What you'll do:
as a lead support engineer for srs distribution, a wholly owned subsidiary of the home depot, you will be an integral part of our applications production support and sre team as a lead (with devops background). You will be responsible for ensuring the stability, reliability, and performance of business-critical applications and services in production environments.

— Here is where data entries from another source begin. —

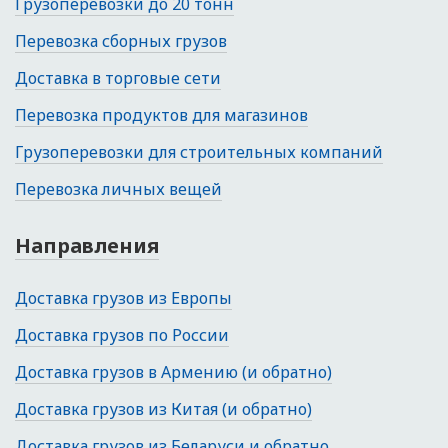
Грузоперевозки до 20 тонн
Перевозка сборных грузов
Доставка в торговые сети
Перевозка продуктов для магазинов
Грузоперевозки для строительных компаний
Перевозка личных вещей
Направления
Доставка грузов из Европы
Доставка грузов по России
Доставка грузов в Армению (и обратно)
Доставка грузов из Китая (и обратно)
Доставка грузов из Беларуси и обратно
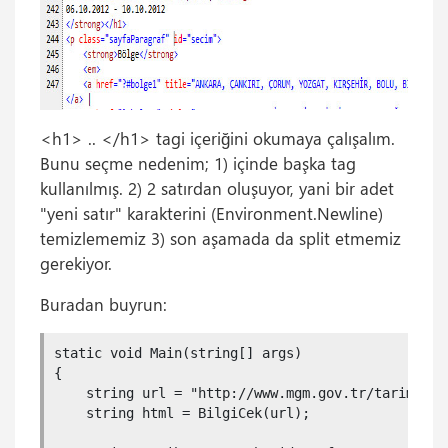
<h1> .. </h1> tagi içeriğini okumaya çalışalım.
Bunu seçme nedenim; 1) içinde başka tag
kullanılmış. 2) 2 satırdan oluşuyor, yani bir adet
"yeni satır" karakterini (Environment.Newline)
temizlememiz 3) son aşamada da split etmemiz
gerekiyor.
Buradan buyrun:
static void Main(string[] args)

{

    string url = "http://www.mgm.gov.tr/tarim/zira
    string html = BilgiCek(url);
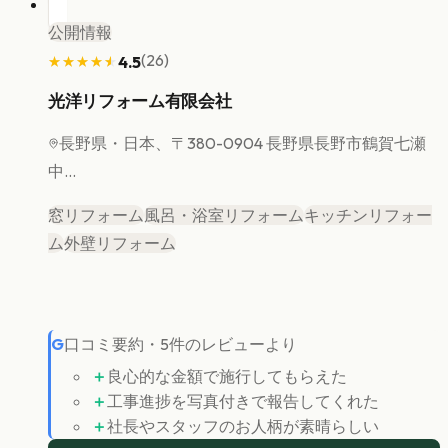
公開情報
(
26
)
4.5
★★★★★
★★★★★
光洋リフォーム有限会社
長野県
・日本、〒380-0904 長野県長野市鶴賀七瀬
中...
窓リフォーム
風呂・浴室リフォーム
キッチンリフォー
ム
外壁リフォーム
G
口コミ要約
・
5
件のレビューより
＋
良心的な金額で施行してもらえた
＋
工事進捗を写真付きで報告してくれた
＋
社長やスタッフのお人柄が素晴らしい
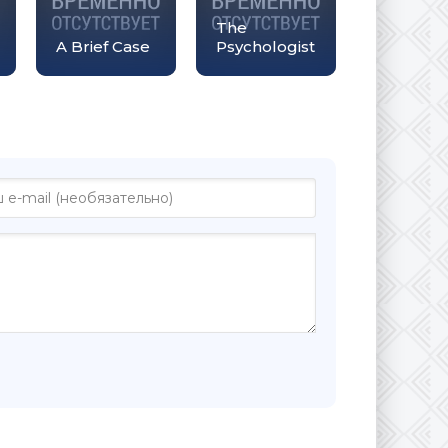
The
A Brief Case
Psychologist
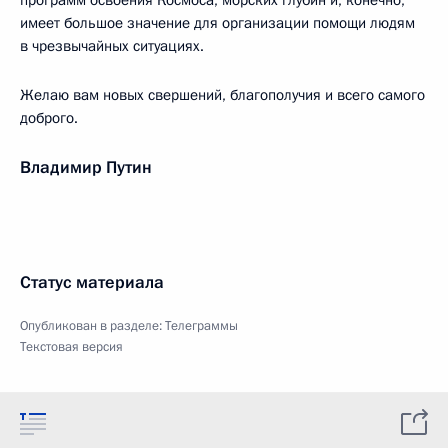
программ освоения Космоса, морских глубин и, конечно,
имеет большое значение для организации помощи людям
в чрезвычайных ситуациях.
Желаю вам новых свершений, благополучия и всего самого
доброго.
Владимир Путин
Статус материала
Опубликован в разделе:
Телеграммы
Текстовая версия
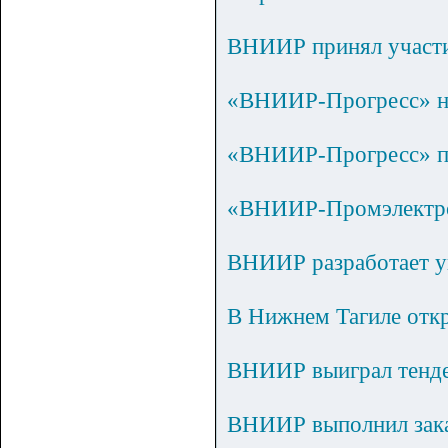
ВНИИР принял участи
«ВНИИР-Прогресс» н
«ВНИИР-Прогресс» пр
«ВНИИР-Промэлектро»
ВНИИР разработает у
В Нижнем Тагиле откр
ВНИИР выиграл тендер
ВНИИР выполнил зака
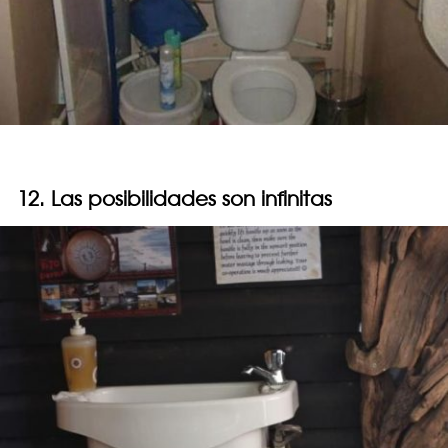
12. Las posibilidades son infinitas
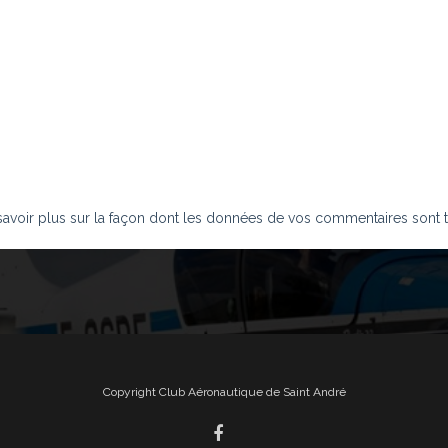
savoir plus sur la façon dont les données de vos commentaires sont t
Copyright Club Aéronautique de Saint André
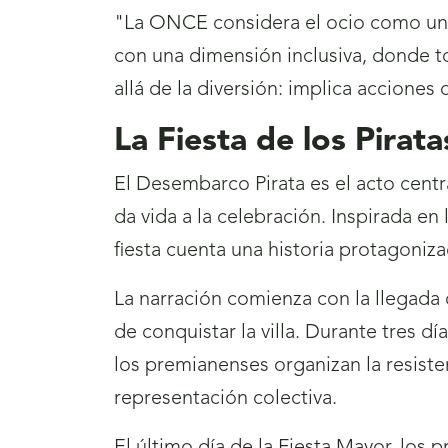
"La ONCE considera el ocio como un 
con una dimensión inclusiva, donde to
allá de la diversión: implica acciones
La Fiesta de los Pira
El Desembarco Pirata es el acto cent
da vida a la celebración. Inspirada en 
fiesta cuenta una historia protagoniz
La narración comienza con la llegada 
de conquistar la villa. Durante tres d
los premianenses organizan la resisten
representación colectiva.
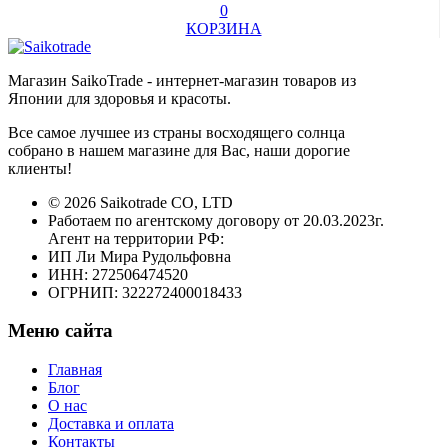
0
КОРЗИНА
Магазин SaikoTrade - интернет-магазин товаров из
Японии для здоровья и красоты.
Все самое лучшее из страны восходящего солнца
собрано в нашем магазине для Вас, наши дорогие
клиенты!
© 2026 Saikotrade CO, LTD
Работаем по агентскому договору от 20.03.2023г.
Агент на территории РФ:
ИП Ли Мира Рудольфовна
ИНН: 272506474520
ОГРНИП: 322272400018433
Меню сайта
Главная
Блог
О нас
Доставка и оплата
Контакты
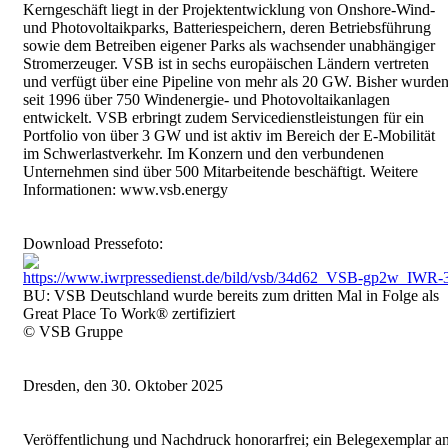
Kerngeschäft liegt in der Projektentwicklung von Onshore-Wind-
und Photovoltaikparks, Batteriespeichern, deren Betriebsführung
sowie dem Betreiben eigener Parks als wachsender unabhängiger
Stromerzeuger. VSB ist in sechs europäischen Ländern vertreten
und verfügt über eine Pipeline von mehr als 20 GW. Bisher wurde
seit 1996 über 750 Windenergie- und Photovoltaikanlagen
entwickelt. VSB erbringt zudem Servicedienstleistungen für ein
Portfolio von über 3 GW und ist aktiv im Bereich der E-Mobilität
im Schwerlastverkehr. Im Konzern und den verbundenen
Unternehmen sind über 500 Mitarbeitende beschäftigt. Weitere
Informationen: www.vsb.energy
Download Pressefoto:
https://www.iwrpressedienst.de/bild/vsb/34d62_VSB-gp2w_IWR-
BU: VSB Deutschland wurde bereits zum dritten Mal in Folge als
Great Place To Work® zertifiziert
© VSB Gruppe
Dresden, den 30. Oktober 2025
Veröffentlichung und Nachdruck honorarfrei; ein Belegexemplar a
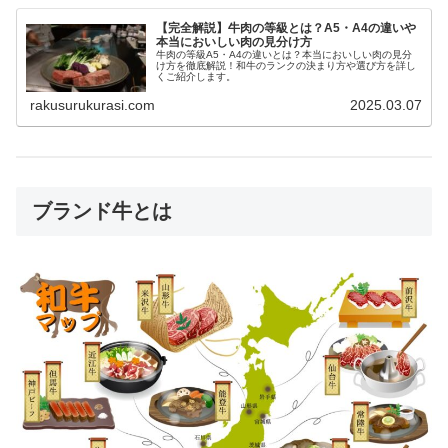
【完全解説】牛肉の等級とは？A5・A4の違いや
本当においしい肉の見分け方
牛肉の等級A5・A4の違いとは？本当においしい肉の見分
け方を徹底解説！和牛のランクの決まり方や選び方を詳し
くご紹介します。
rakusurukurasi.com
2025.03.07
ブランド牛とは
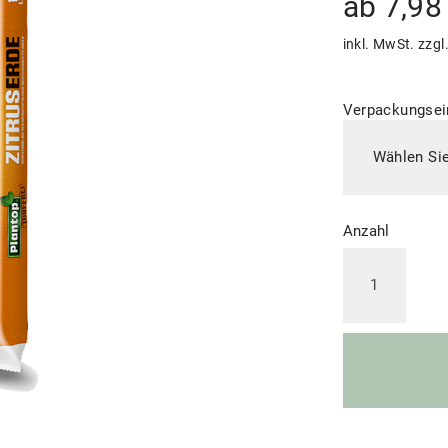
ab
7,9
inkl. MwSt.
zzgl
Verpackungsei
Anzahl
Plantop®
torffrei
Zitruserde
Menge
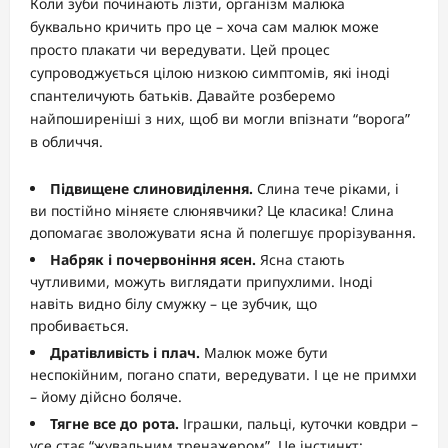
Коли зуби починають лізти, організм малюка
буквально кричить про це – хоча сам малюк може
просто плакати чи вередувати. Цей процес
супроводжується цілою низкою симптомів, які іноді
спантеличують батьків. Давайте розберемо
найпоширеніші з них, щоб ви могли впізнати “ворога”
в обличчя.
Підвищене слиновиділення.
Слина тече ріками, і
ви постійно міняєте слюнявчики? Це класика! Слина
допомагає зволожувати ясна й полегшує прорізування.
Набряк і почервоніння ясен.
Ясна стають
чутливими, можуть виглядати припухлими. Іноді
навіть видно білу смужку – це зубчик, що
пробивається.
Дратівливість і плач.
Малюк може бути
неспокійним, погано спати, вередувати. І це не примхи
– йому дійсно боляче.
Тягне все до рота.
Іграшки, пальці, куточки ковдри –
усе стає “жувальним тренажером”. Це інстинкт:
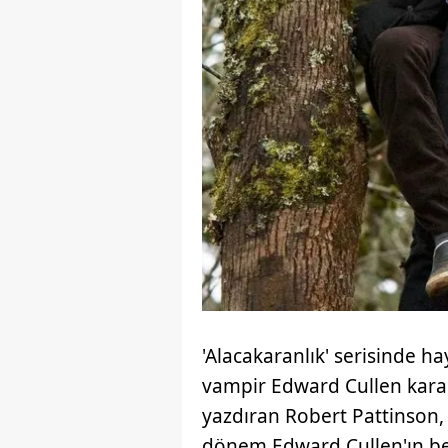
mevzuata uygun olarak kullanılan
'Alacakaranlık' serisinde h
vampir Edward Cullen karakt
yazdıran Robert Pattinson, 
dönem Edward Cullen'ın bem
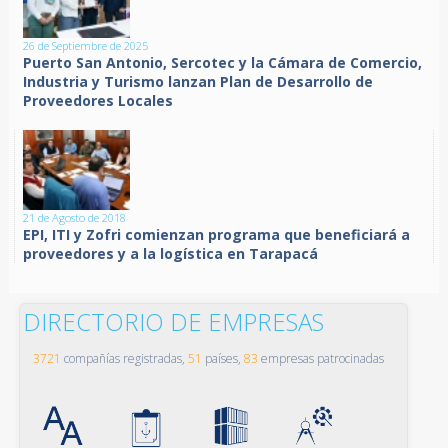
26 de Septiembre de 2025
Puerto San Antonio, Sercotec y la Cámara de Comercio,
Industria y Turismo lanzan Plan de Desarrollo de
Proveedores Locales
21 de Agosto de 2018
EPI, ITI y Zofri comienzan programa que beneficiará a
proveedores y a la logística en Tarapacá
DIRECTORIO DE EMPRESAS
3721
compañías registradas,
51
países,
83
empresas patrocinadas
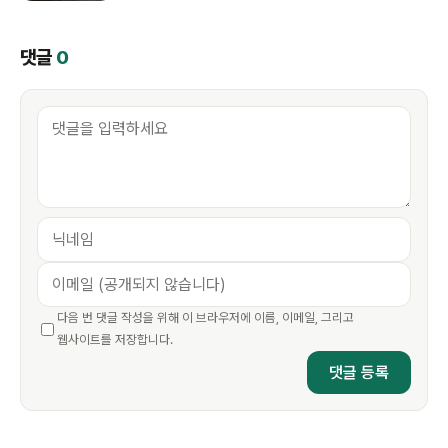
댓글
0
다음 번 댓글 작성을 위해 이 브라우저에 이름, 이메일, 그리고
웹사이트를 저장합니다.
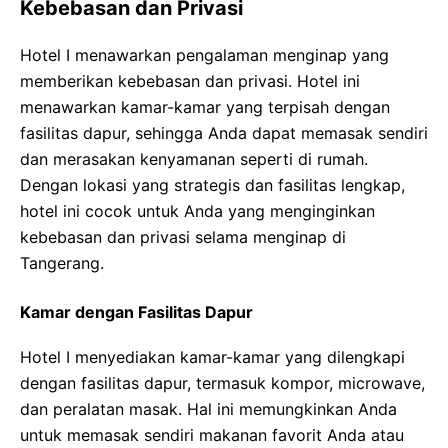
Kebebasan dan Privasi
Hotel I menawarkan pengalaman menginap yang
memberikan kebebasan dan privasi. Hotel ini
menawarkan kamar-kamar yang terpisah dengan
fasilitas dapur, sehingga Anda dapat memasak sendiri
dan merasakan kenyamanan seperti di rumah.
Dengan lokasi yang strategis dan fasilitas lengkap,
hotel ini cocok untuk Anda yang menginginkan
kebebasan dan privasi selama menginap di
Tangerang.
Kamar dengan Fasilitas Dapur
Hotel I menyediakan kamar-kamar yang dilengkapi
dengan fasilitas dapur, termasuk kompor, microwave,
dan peralatan masak. Hal ini memungkinkan Anda
untuk memasak sendiri makanan favorit Anda atau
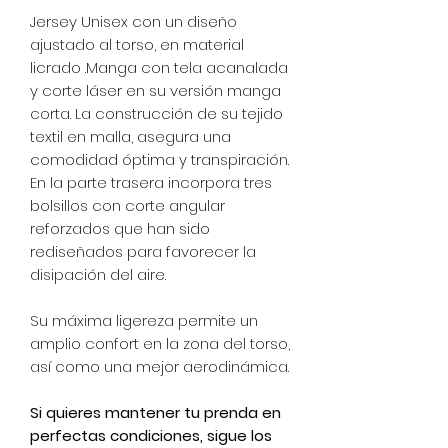
Jersey Unisex con un diseño
ajustado al torso, en material
licrado .Manga con tela acanalada
y corte láser en su versión manga
corta. La construcción de su tejido
textil en malla, asegura una
comodidad óptima y transpiración.
En la parte trasera incorpora tres
bolsillos con corte angular
reforzados que han sido
rediseñados para favorecer la
disipación del aire.
Su máxima ligereza permite un
amplio confort en la zona del torso,
así como una mejor aerodinámica.
Si quieres mantener tu prenda en
perfectas condiciones, sigue los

This role will oversee the l1/l2 support teams, manage daily operational activities while driving improvements in system reliability, workflow automation, and the effectiveness of monitoring and incident management processes.
the ideal candidate is hands-on with technical expertise in azure devops, incident and problem management, system reliability, observability & apm tools (azure, new relic), and continuous improvement processes.
key responsibilities
1. Production support & operations
* lead day-to-day application production support for mission-critical systems (l2/l3).
* act as the primary escalation point for critical application issues and outages
* manage and coordinate incident response, root cause analysis (rca), and collaborate with dev team for problem resolution.
* coordinate root cause analysis (rca) and post-incident reviews to drive long-term stability
* ensure slas and uptime targets are consistently met across all supported applications.
* work closely with development teams to deploy hotfixes, enhancements, and configuration changes safely.
2. Site reliability engineering (sre)
* implement and manage sre practices such as error budgets, slis/slos, and proactive reliability improvements.
* design and maintain monitoring, alerting, and logging frameworks to ensure proactive issue detection.
* optimize application performance and scalability through observability and telemetry (apm, logs, metrics, traces).
* design and implement monitoring dashboards and alerting using tools like azure monitor, application insights, grafana, or prometheus.
3. Devops & azure expertise
* good understanding of azure devops and azure application architecture.
* partner with development teams to improve release automation, environment provisioning, and deployment reliability.
* manage ci/cd pipelines and release processes using azure devops
* collaborate with development teams to embed reliability and supportability into the sdlc.
4. Leadership & collaboration
* lead and mentor a team of production support engineers.
* establish operational runbooks, standard operating procedures (sops), and escalation matrices.
* collaborate with cross-functional teams (development, qa, infrastructure, and business) to ensure end-to-end reliability.
* communicate effectively with business stakeholders regarding system health, incident status, and performance metrics.
* drive post-incident reviews and continuous improvement initiatives.
requirements we look for:
* strong experience with azure devops, servicenow, observability and apm tools like new relic, azure appinsight and etc.
* good understanding in azure cloud services (app services, aks, functions, service bus, sql, etc.).
* knowledge of ci/cd, infrastructure as code (iac), and automation scripting (powershell, bash, python).
* deep understanding of sre principles and tools for monitoring, alerting, and logging.
* strong grasp of incident management frameworks (itil, major incident processes).
qualities that stir our souls (and make you stand out):
* excellent problem-solving and analytical thinking.
* strong communication and leadership capabilities.
* ability to manage multiple stakeholders and prioritize under pressure.
* proven experience leading a 24x7 support or on-call environment.
* bachelor's degree in computer science, engineering, or related field (or equivalent experience).
* 8+ years of experience in application support, it operations, or sre roles
* microsoft azure certifications (e.g., az-400, az-104, or az-305) are a plus.
* experience with itsm tools (servicenow, jira service management).